Especially compression. The compression provided by RAD Tools is nothing short of otherworldly -- it can provide compression ratios comparable to XZ, but with decompression speeds more along the lines of what you'd expect from gzip (or even better).

I hope that Epic does something interesting with what RAD has built here. Taking it more proprietary (e.g, halting new licensing) would be a huge blow for the industry.


How does it compare with zstandard these days?


Cbloom has a bunch of blog posts with charts purporting to show it doing significantly faster decoding than zstd at every choice of compression ratio.
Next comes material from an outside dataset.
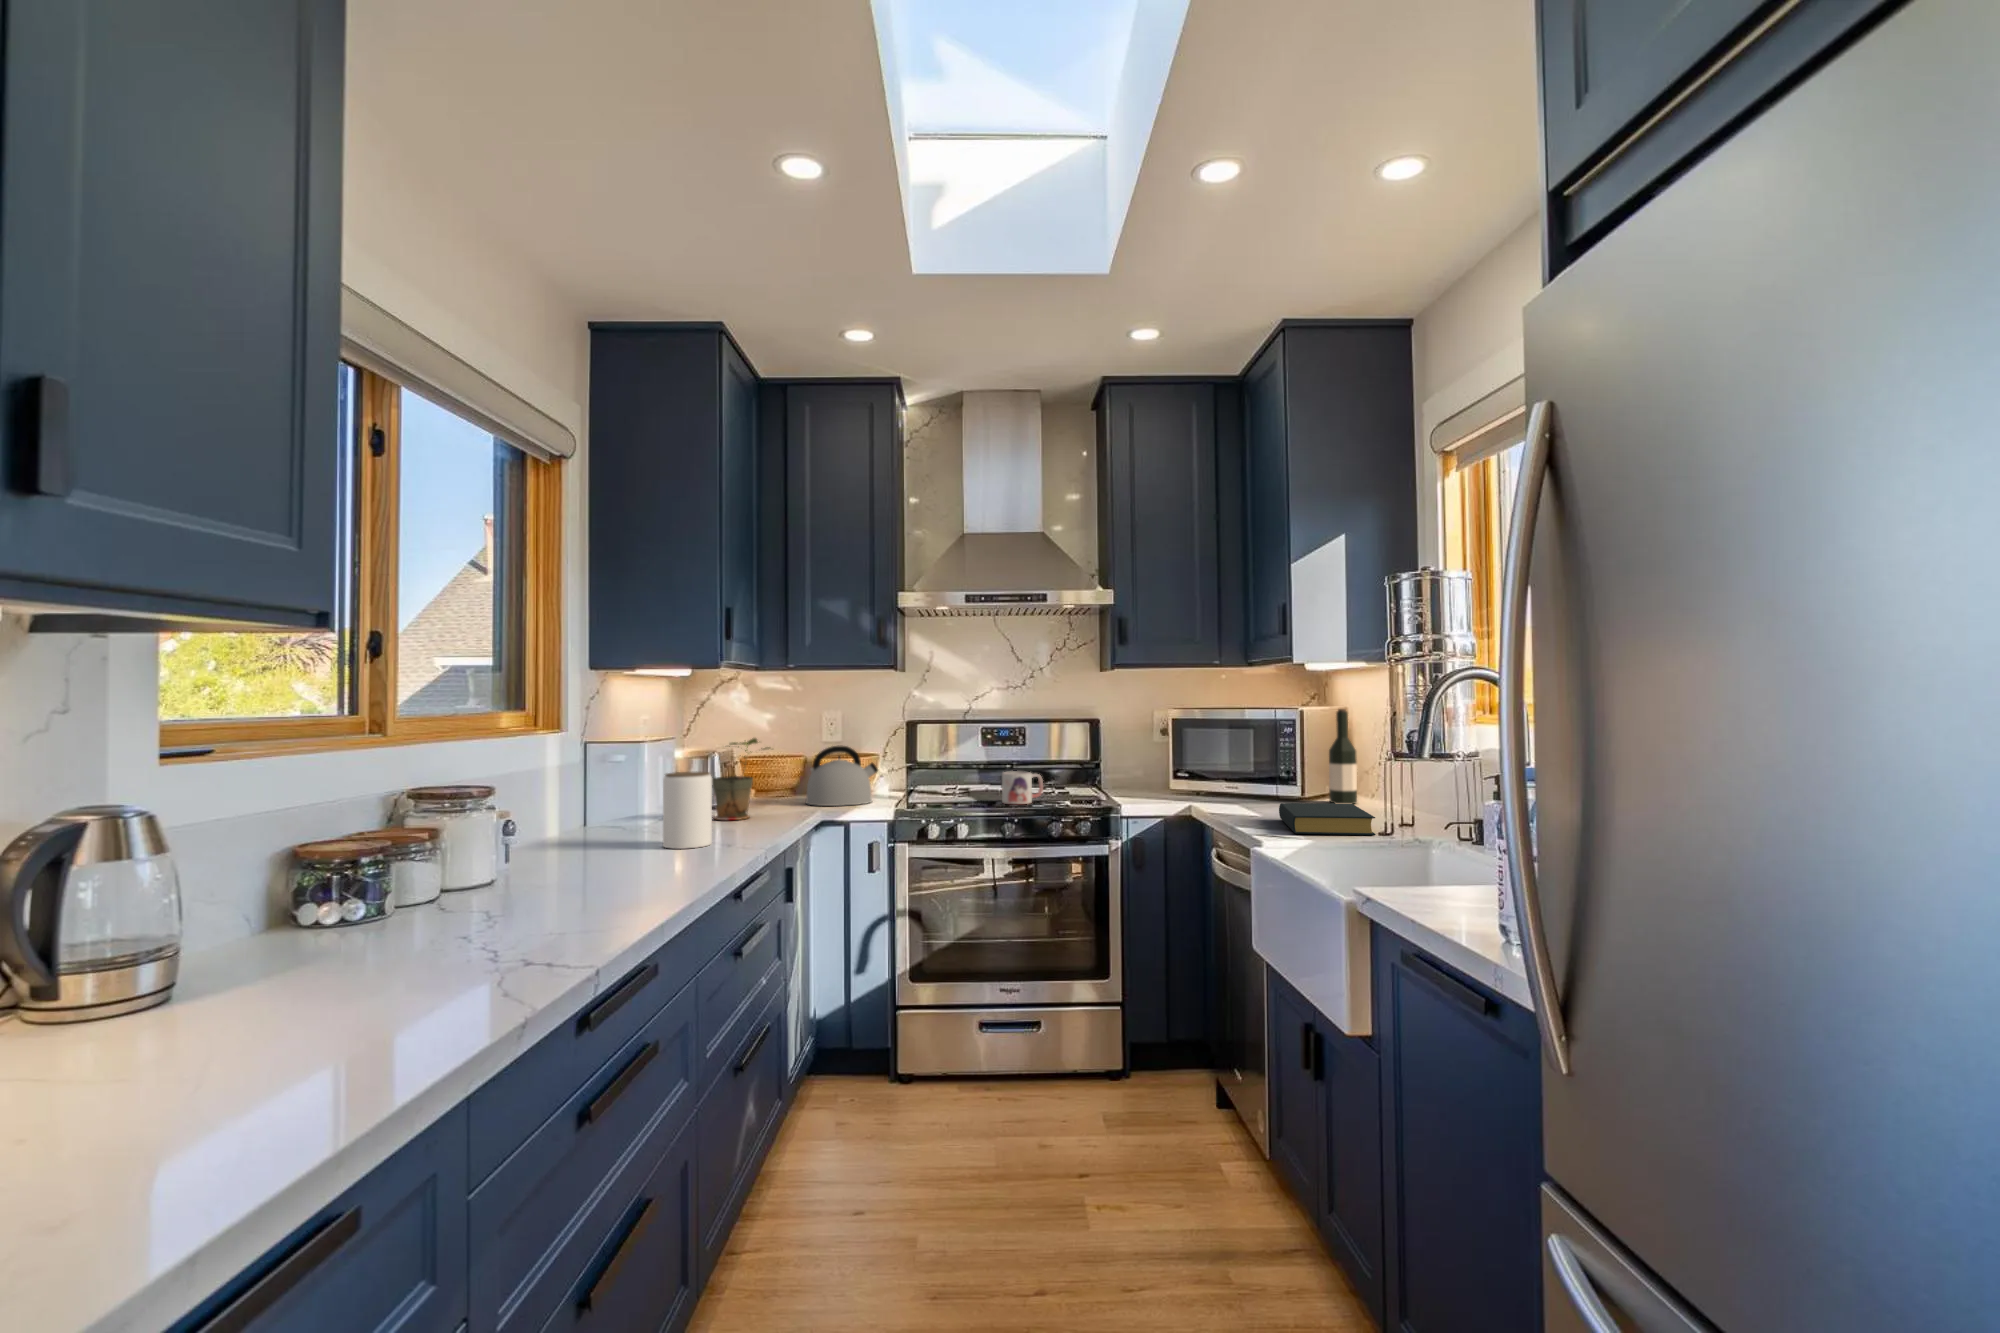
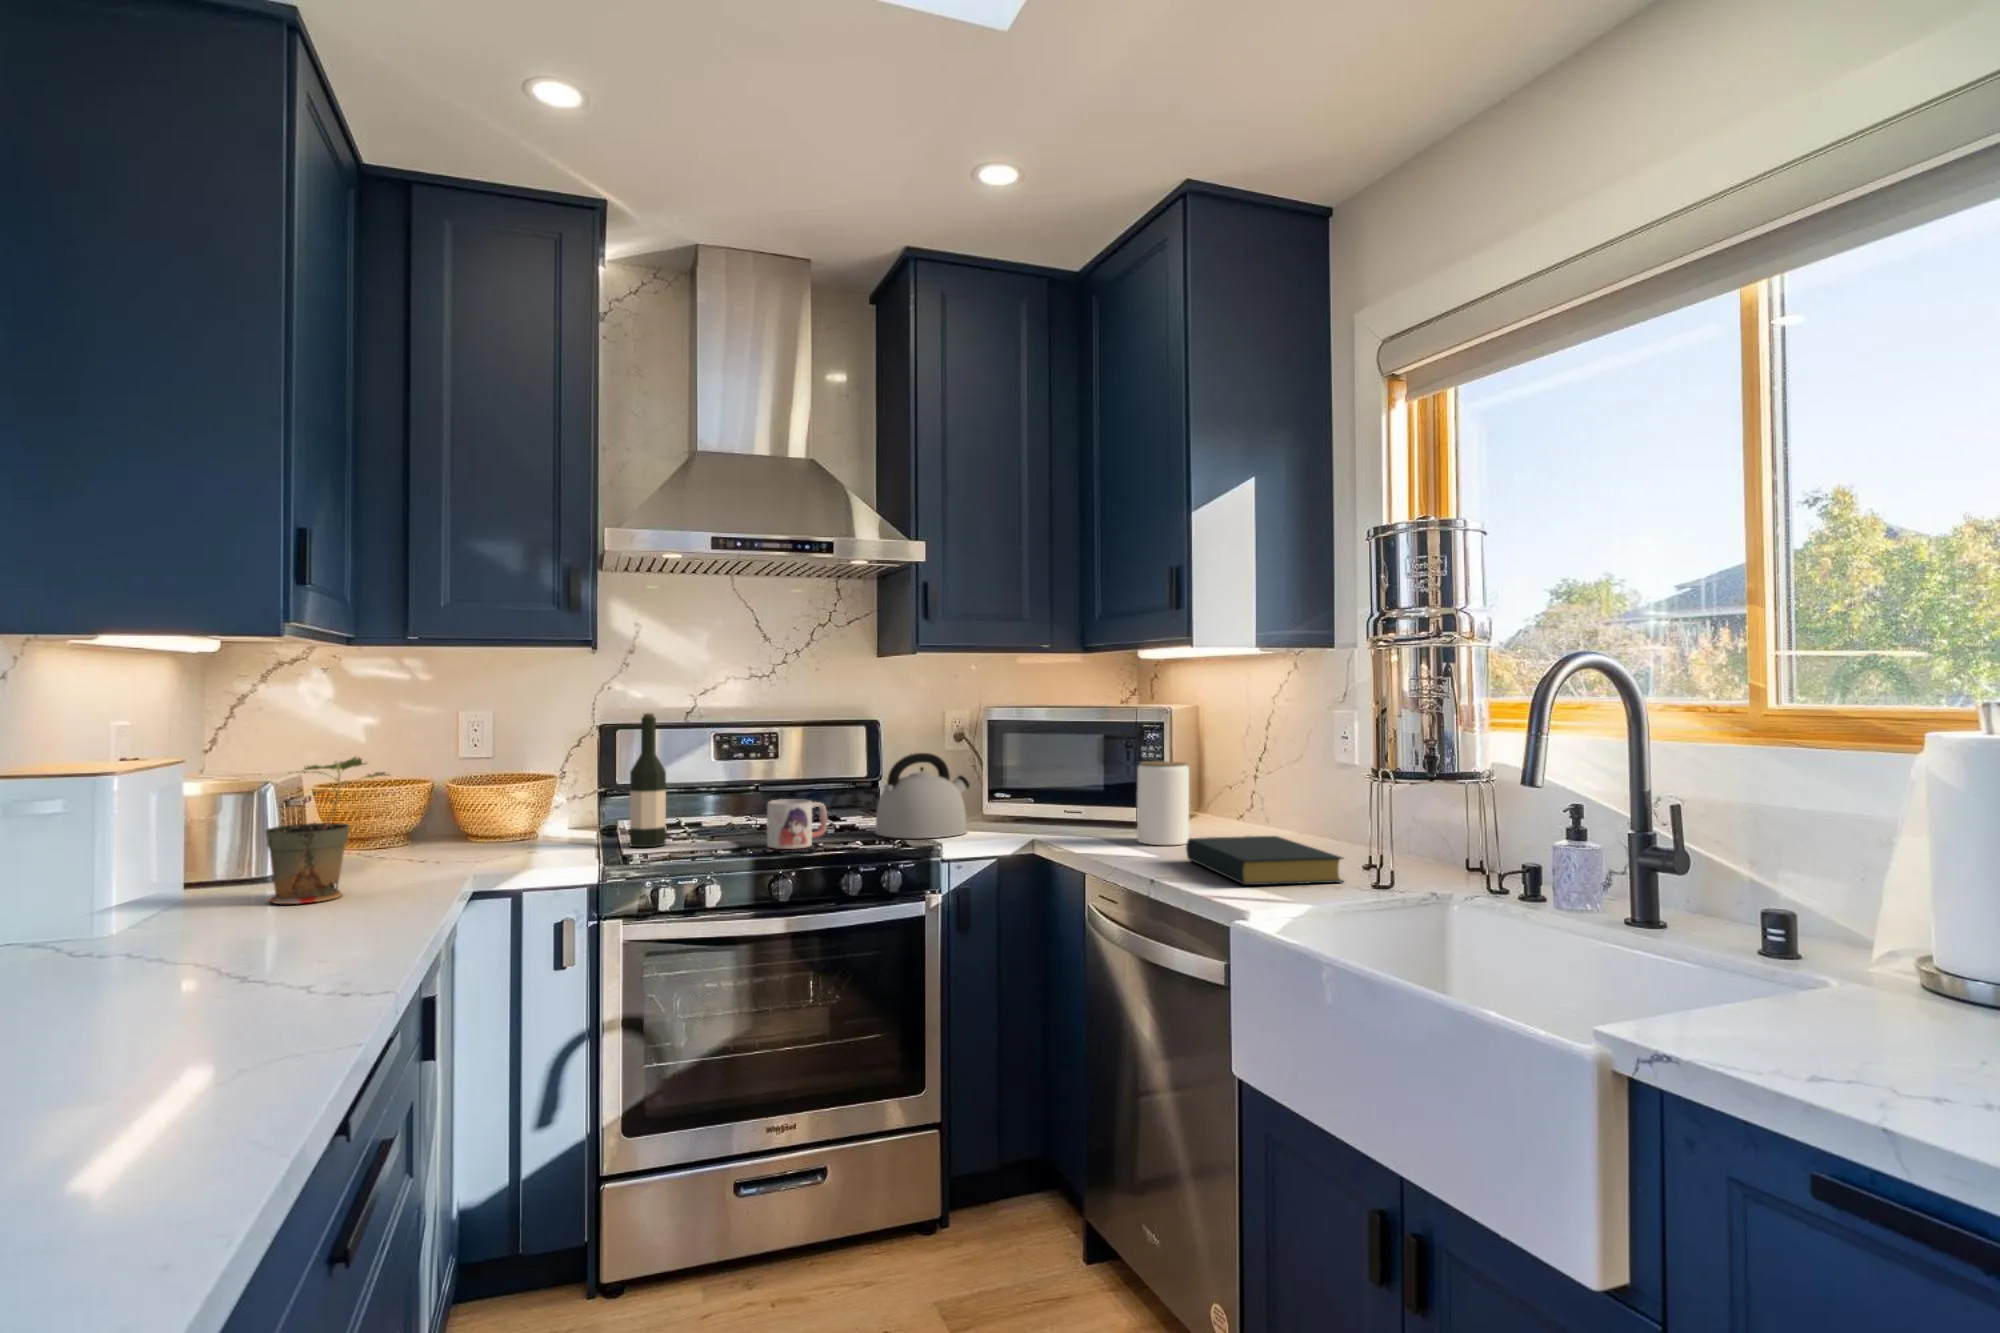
wine bottle: present [1329,709,1357,804] -> present [629,713,666,847]
kettle: present [806,745,878,806] -> present [875,753,970,838]
jar: present [663,772,712,849] -> present [1137,761,1189,845]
I would trust him to run his own benchmarks fairly and properly, but I am not sure if there have been good independent benchmarks done.


Not just high-performance, his "Library Writing Realizations" post is also well worth a read whatever domain you're working in.

http://cbloomrants.blogspot.com/2015/09/library-writing-real...


Everyone who works there is extremely talented. Fabien, Sean, Allen, etc. Jeff has a very keen eye for it.

He's funny, too. Highly recommend The Jeff and Casey Show for podcast content.


fabien giesen, also at RAD, has a very informative blog as well. https://fgiesen.wordpress.com/

they have a seriously impressive group of developers


What were they paying to keep these greybeards around?


RAD always paid very well by gamedev standards. But that was never the main reason people worked there.

Some of the engineers are older but Fabian is in his thirties and last I checked his goatee wasn't greying.


AFAIR a public H1B entry from mid-2000 shows $300k salary, which was impressive at the time even for non-gamedev.


Thats insane for wages.


Work environment matters more than pay, and the pay presumably was very good. Imagine being down the hall from the people who literally started indie game development, or demo-scene royalty.


Interesting job with other people they like is probably a good guess.